## [WHAT THE TASK REQUIRES]
Scan the entries for lines with the word "timescale" and copy those lines.

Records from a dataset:
---------------

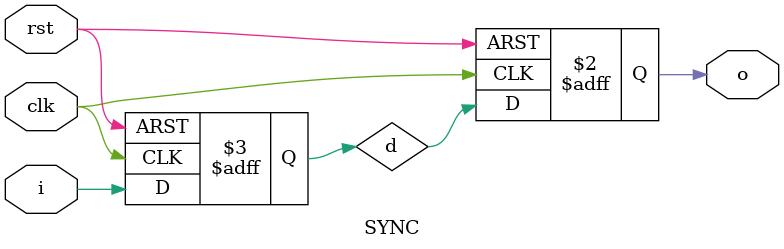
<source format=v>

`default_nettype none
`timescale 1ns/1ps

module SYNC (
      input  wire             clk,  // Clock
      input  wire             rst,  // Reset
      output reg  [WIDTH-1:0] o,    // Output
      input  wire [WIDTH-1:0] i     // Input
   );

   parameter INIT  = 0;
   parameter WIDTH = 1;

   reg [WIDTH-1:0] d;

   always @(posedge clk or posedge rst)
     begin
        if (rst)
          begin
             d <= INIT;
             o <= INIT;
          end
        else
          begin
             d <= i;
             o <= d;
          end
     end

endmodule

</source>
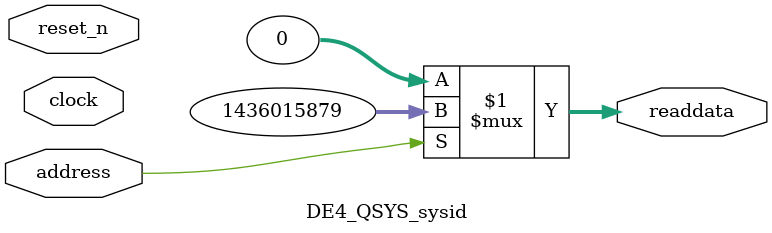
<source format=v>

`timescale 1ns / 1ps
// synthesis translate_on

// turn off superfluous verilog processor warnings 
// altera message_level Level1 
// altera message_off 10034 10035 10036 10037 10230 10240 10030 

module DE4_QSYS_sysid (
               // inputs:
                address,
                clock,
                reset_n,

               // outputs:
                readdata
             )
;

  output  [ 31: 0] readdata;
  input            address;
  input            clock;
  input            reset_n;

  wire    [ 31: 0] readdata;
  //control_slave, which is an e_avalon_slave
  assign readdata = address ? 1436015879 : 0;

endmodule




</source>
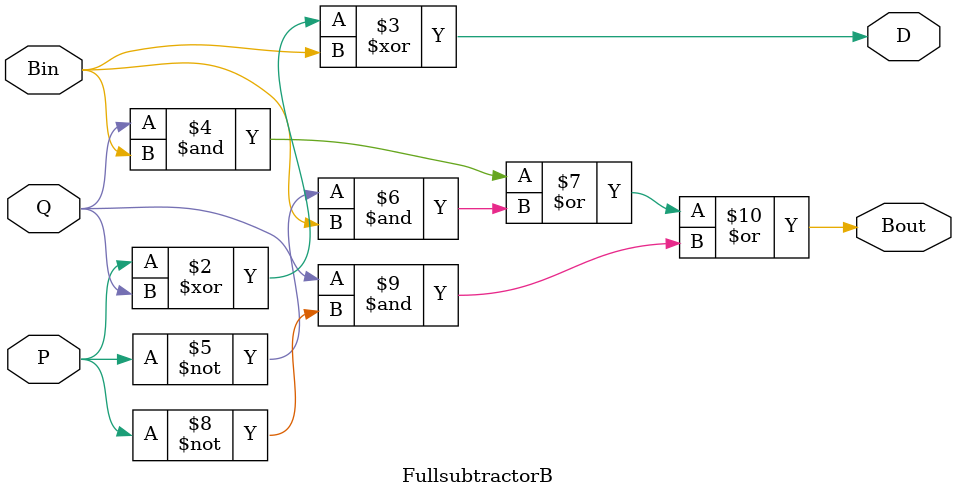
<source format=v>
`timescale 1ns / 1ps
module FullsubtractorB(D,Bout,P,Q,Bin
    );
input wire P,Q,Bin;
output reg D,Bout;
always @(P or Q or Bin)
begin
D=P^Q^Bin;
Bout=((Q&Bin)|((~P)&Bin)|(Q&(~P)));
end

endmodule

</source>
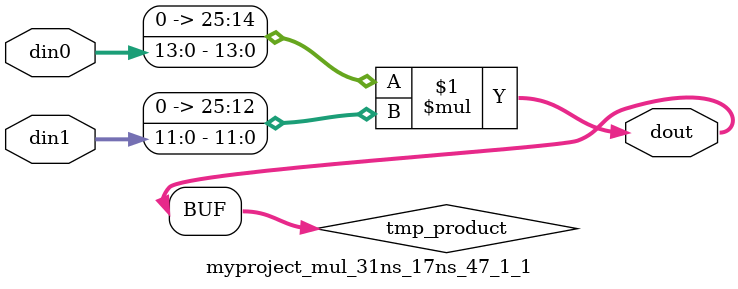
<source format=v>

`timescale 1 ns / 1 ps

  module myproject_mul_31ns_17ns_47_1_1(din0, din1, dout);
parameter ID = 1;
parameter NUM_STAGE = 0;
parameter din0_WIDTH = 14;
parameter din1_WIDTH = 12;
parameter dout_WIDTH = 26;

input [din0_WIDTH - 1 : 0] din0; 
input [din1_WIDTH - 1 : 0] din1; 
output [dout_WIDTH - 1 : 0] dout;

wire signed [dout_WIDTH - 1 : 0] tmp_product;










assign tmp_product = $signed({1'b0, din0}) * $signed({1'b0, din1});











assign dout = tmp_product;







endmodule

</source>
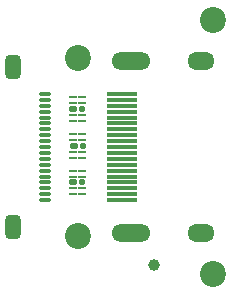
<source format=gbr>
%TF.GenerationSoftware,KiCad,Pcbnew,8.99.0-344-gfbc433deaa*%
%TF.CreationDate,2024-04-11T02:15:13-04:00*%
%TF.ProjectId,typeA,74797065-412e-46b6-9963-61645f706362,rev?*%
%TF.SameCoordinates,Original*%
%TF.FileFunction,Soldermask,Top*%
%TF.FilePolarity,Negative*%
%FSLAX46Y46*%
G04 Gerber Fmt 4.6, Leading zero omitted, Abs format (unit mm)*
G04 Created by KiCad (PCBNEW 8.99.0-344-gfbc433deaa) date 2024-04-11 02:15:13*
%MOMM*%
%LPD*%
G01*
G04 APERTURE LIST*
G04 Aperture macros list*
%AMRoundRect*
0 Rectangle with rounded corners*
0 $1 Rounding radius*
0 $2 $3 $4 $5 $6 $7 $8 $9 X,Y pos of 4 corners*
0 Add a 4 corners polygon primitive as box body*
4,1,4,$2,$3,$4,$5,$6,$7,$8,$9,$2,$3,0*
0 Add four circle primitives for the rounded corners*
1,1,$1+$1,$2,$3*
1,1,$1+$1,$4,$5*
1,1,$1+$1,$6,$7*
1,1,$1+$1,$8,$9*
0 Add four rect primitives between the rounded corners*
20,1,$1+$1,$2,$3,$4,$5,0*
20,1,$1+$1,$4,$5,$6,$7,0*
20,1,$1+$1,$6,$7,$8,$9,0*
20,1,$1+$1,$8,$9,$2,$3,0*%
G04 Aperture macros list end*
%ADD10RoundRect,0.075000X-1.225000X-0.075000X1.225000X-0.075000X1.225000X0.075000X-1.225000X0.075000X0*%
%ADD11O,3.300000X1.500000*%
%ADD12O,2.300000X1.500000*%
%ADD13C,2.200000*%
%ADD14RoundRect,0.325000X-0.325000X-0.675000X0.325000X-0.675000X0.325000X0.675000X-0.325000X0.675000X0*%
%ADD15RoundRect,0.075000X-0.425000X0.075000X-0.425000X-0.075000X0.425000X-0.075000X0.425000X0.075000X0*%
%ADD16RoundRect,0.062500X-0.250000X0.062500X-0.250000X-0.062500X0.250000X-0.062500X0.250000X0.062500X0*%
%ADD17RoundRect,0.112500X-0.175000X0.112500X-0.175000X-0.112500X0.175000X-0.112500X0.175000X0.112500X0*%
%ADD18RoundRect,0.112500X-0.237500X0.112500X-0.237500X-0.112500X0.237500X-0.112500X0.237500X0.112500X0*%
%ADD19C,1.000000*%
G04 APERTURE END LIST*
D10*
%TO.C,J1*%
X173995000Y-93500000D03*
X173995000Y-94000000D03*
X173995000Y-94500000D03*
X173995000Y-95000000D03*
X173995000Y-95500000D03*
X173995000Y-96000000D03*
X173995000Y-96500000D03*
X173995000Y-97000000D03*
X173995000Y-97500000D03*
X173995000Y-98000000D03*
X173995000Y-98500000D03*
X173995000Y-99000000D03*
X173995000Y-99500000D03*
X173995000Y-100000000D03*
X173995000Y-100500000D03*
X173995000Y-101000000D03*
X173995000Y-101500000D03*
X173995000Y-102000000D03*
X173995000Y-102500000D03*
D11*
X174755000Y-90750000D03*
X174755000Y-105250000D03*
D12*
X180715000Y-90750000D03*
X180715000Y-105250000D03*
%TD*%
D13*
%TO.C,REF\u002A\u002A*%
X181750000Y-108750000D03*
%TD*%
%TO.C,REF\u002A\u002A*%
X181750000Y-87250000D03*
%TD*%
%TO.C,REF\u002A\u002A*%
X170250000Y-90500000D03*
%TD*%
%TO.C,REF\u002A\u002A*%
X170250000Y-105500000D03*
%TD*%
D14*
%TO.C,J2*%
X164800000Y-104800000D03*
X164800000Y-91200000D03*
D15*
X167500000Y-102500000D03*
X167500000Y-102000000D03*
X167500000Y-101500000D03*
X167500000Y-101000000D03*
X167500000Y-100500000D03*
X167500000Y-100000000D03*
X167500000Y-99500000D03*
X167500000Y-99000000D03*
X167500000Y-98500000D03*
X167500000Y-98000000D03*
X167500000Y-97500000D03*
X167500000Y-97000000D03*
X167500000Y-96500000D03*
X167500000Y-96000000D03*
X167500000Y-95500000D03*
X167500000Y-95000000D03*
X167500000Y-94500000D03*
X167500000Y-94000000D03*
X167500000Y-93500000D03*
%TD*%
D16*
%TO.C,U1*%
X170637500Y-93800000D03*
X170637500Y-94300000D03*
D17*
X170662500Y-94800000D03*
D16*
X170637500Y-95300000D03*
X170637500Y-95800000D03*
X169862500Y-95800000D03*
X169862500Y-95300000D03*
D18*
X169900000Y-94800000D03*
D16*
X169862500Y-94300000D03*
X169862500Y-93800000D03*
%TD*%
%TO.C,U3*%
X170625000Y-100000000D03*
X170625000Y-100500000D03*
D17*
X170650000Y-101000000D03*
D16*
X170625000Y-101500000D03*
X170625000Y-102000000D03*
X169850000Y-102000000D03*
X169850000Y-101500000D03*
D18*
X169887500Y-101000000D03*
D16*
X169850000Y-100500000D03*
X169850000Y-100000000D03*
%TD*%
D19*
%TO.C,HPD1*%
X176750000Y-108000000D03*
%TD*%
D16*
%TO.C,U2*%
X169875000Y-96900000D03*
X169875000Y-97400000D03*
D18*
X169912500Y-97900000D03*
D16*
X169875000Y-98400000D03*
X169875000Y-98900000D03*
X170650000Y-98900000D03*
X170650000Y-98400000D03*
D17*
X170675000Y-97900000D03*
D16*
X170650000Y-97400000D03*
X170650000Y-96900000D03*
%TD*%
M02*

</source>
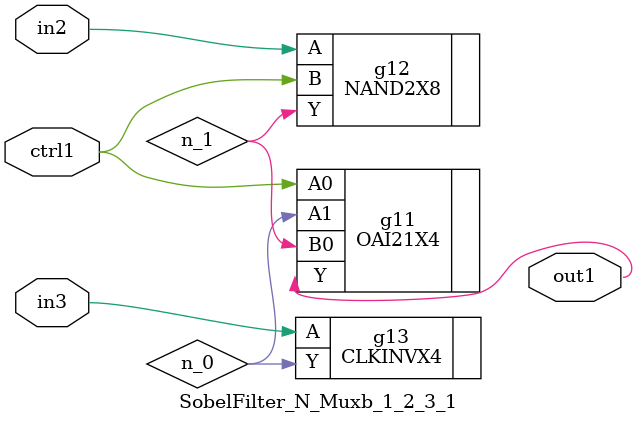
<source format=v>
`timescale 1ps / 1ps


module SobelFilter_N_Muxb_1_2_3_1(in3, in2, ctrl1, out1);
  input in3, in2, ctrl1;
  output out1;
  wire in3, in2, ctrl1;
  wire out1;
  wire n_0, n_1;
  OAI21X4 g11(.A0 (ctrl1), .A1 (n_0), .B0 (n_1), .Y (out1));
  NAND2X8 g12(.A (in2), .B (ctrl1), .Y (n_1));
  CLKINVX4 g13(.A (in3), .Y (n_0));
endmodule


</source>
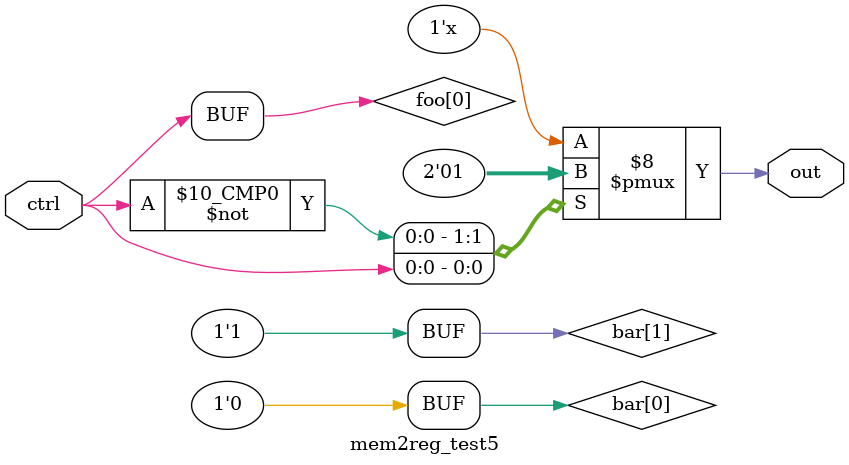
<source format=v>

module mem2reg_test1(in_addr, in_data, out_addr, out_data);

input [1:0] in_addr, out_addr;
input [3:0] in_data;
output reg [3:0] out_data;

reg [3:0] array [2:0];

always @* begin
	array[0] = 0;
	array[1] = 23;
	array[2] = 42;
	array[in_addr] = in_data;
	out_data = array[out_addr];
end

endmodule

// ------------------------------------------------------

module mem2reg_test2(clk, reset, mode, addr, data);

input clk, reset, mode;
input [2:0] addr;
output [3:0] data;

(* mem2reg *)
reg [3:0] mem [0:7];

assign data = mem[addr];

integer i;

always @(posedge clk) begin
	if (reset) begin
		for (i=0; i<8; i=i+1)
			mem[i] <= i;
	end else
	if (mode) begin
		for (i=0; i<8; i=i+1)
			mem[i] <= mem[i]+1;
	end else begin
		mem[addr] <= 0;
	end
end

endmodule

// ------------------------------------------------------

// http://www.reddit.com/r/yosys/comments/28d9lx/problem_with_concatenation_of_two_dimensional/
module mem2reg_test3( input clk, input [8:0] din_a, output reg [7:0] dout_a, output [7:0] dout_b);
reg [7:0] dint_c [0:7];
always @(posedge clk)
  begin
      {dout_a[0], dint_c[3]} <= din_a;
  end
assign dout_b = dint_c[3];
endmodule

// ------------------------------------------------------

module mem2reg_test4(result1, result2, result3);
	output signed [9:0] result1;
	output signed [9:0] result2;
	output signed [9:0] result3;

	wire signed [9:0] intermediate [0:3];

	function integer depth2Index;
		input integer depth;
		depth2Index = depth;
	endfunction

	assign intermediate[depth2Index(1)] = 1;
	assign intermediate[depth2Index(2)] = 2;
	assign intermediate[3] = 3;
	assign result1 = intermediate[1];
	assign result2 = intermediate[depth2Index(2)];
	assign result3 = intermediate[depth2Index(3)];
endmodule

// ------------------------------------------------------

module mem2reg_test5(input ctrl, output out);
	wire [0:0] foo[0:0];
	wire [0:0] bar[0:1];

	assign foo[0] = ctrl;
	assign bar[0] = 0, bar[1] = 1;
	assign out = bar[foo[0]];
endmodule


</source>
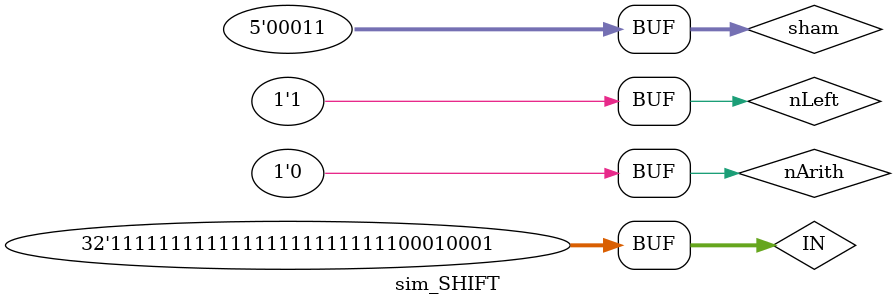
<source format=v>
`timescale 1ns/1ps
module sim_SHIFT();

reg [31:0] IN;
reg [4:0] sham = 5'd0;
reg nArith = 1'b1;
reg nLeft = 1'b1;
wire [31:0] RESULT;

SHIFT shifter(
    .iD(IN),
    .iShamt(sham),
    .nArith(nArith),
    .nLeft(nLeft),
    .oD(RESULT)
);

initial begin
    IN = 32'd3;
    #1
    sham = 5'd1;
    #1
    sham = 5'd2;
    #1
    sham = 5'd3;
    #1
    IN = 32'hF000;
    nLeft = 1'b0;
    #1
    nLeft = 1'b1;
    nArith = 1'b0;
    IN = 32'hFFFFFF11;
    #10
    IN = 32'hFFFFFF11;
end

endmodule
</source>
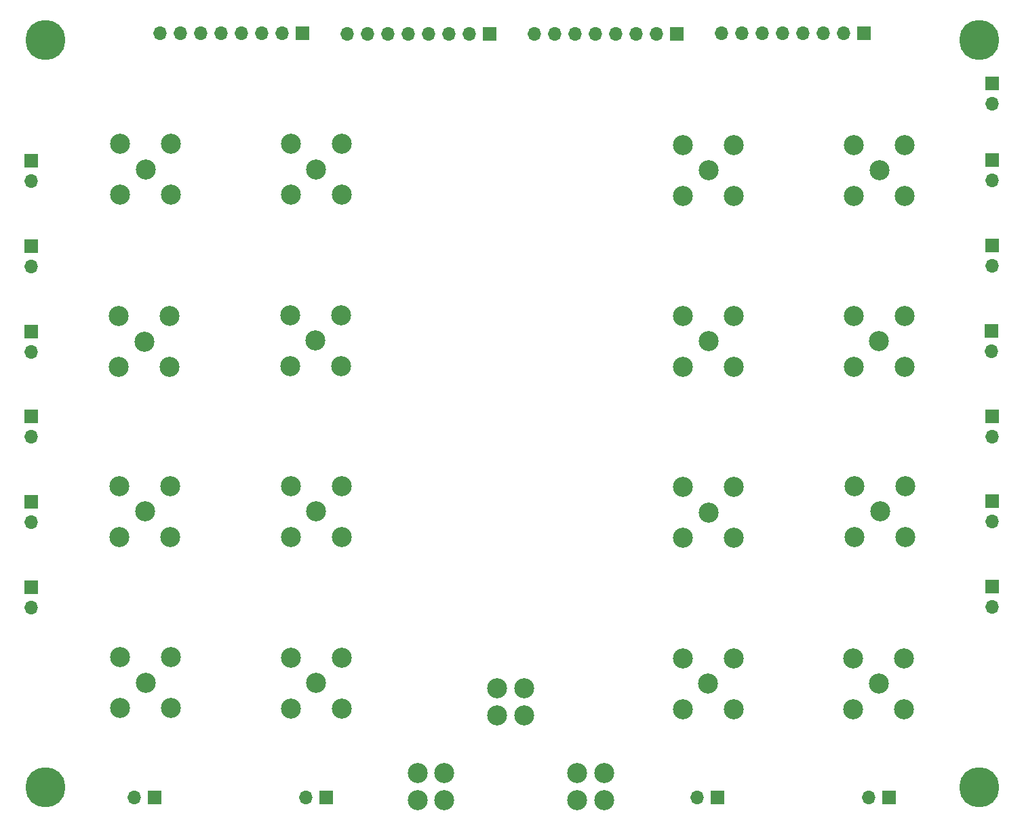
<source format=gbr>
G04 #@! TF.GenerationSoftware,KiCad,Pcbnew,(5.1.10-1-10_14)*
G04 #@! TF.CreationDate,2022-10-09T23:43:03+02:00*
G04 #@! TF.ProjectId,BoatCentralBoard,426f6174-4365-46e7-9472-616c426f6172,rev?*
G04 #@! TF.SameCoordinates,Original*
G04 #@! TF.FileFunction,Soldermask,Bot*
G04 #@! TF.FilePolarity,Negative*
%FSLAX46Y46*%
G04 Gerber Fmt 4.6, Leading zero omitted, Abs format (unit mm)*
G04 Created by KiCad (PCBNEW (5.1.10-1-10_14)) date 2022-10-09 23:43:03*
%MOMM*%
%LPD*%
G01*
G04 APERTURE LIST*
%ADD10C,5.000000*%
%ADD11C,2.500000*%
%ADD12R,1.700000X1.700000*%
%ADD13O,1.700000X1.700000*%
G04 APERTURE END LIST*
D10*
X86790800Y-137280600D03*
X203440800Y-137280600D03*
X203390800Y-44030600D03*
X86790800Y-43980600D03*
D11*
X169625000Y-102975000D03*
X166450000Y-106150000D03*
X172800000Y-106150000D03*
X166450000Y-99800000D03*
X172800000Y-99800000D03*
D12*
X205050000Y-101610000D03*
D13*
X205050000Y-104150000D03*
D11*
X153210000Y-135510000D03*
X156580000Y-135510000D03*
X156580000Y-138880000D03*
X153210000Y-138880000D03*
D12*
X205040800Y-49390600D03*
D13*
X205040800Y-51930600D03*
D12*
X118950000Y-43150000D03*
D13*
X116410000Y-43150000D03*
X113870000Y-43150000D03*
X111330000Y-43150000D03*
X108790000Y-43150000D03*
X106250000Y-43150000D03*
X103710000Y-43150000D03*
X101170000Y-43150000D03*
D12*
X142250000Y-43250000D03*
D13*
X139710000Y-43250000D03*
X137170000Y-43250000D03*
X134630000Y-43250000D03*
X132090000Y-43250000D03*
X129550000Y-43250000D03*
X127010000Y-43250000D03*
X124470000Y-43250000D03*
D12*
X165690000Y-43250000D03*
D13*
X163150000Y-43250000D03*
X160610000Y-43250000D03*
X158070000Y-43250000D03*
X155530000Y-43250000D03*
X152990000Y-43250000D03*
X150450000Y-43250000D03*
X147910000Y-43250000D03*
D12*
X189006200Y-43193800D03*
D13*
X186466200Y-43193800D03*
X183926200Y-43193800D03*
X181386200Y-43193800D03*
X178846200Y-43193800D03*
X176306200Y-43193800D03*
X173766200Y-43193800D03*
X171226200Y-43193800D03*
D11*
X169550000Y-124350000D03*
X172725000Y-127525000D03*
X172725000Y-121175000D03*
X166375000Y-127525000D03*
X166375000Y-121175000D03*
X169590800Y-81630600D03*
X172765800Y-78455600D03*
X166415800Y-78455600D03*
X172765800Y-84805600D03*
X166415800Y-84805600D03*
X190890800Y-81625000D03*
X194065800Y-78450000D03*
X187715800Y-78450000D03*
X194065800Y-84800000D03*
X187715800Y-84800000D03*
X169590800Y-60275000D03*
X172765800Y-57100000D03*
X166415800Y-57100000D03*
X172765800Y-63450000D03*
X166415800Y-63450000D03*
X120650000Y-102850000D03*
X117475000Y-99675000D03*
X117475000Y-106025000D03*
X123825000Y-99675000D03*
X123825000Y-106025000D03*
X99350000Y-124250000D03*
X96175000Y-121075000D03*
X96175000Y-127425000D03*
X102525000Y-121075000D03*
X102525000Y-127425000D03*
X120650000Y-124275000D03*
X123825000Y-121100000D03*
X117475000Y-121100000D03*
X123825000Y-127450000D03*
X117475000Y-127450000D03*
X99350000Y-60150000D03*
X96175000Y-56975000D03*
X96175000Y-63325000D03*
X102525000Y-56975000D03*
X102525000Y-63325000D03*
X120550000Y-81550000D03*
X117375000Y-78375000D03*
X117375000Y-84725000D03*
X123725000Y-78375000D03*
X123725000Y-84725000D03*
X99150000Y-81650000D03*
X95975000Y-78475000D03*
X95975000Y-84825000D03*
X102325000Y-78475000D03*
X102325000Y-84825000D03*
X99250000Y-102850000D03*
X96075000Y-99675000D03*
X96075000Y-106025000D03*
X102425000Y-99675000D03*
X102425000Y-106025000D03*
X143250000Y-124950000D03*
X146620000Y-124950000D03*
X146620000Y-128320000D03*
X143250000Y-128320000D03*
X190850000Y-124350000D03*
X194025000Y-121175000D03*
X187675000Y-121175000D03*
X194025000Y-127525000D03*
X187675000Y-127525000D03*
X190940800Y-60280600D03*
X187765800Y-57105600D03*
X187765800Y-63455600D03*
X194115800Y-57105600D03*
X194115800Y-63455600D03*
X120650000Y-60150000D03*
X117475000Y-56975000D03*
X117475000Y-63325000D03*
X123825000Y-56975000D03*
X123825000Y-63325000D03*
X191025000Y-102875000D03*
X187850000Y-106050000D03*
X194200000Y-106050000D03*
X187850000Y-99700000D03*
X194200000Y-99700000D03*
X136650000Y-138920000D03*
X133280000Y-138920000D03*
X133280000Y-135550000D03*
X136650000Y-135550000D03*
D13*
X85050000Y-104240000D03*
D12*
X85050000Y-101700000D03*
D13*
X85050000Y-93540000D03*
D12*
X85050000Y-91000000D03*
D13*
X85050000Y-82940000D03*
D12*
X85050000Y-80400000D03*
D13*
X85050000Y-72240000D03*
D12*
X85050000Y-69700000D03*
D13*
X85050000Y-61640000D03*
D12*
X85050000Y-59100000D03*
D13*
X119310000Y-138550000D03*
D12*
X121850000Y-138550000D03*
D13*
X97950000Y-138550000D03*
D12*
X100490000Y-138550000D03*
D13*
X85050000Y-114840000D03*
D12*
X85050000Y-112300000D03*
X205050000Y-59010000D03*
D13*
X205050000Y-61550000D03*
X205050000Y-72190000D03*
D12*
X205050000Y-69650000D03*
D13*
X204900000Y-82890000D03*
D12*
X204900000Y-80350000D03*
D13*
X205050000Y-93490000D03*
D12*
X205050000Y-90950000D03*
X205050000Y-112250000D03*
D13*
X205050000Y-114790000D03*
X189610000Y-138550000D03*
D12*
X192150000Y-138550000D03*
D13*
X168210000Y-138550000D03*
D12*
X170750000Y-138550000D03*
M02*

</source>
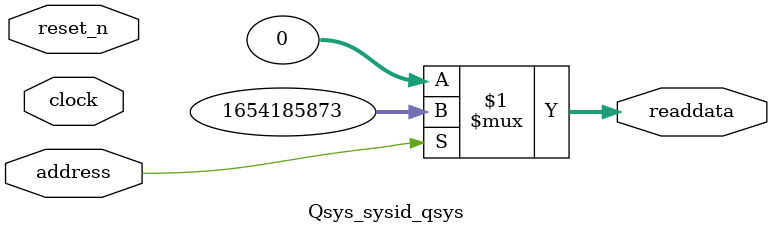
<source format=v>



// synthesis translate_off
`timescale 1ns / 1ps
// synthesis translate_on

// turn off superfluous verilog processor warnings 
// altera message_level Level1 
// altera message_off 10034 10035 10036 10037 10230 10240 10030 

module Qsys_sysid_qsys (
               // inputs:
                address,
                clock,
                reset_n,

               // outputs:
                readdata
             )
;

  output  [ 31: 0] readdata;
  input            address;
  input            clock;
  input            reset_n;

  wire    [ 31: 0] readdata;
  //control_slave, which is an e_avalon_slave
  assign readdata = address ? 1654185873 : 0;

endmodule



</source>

---------------

## [RESULT]
`timescale 1ns/1ps
`timescale 1ns / 1ps
`timescale 1ns / 1ps
`timescale 1 ns / 1 ps
`timescale 1ps / 1ps
`timescale 1ns/1ps
`timescale 1ns / 1ps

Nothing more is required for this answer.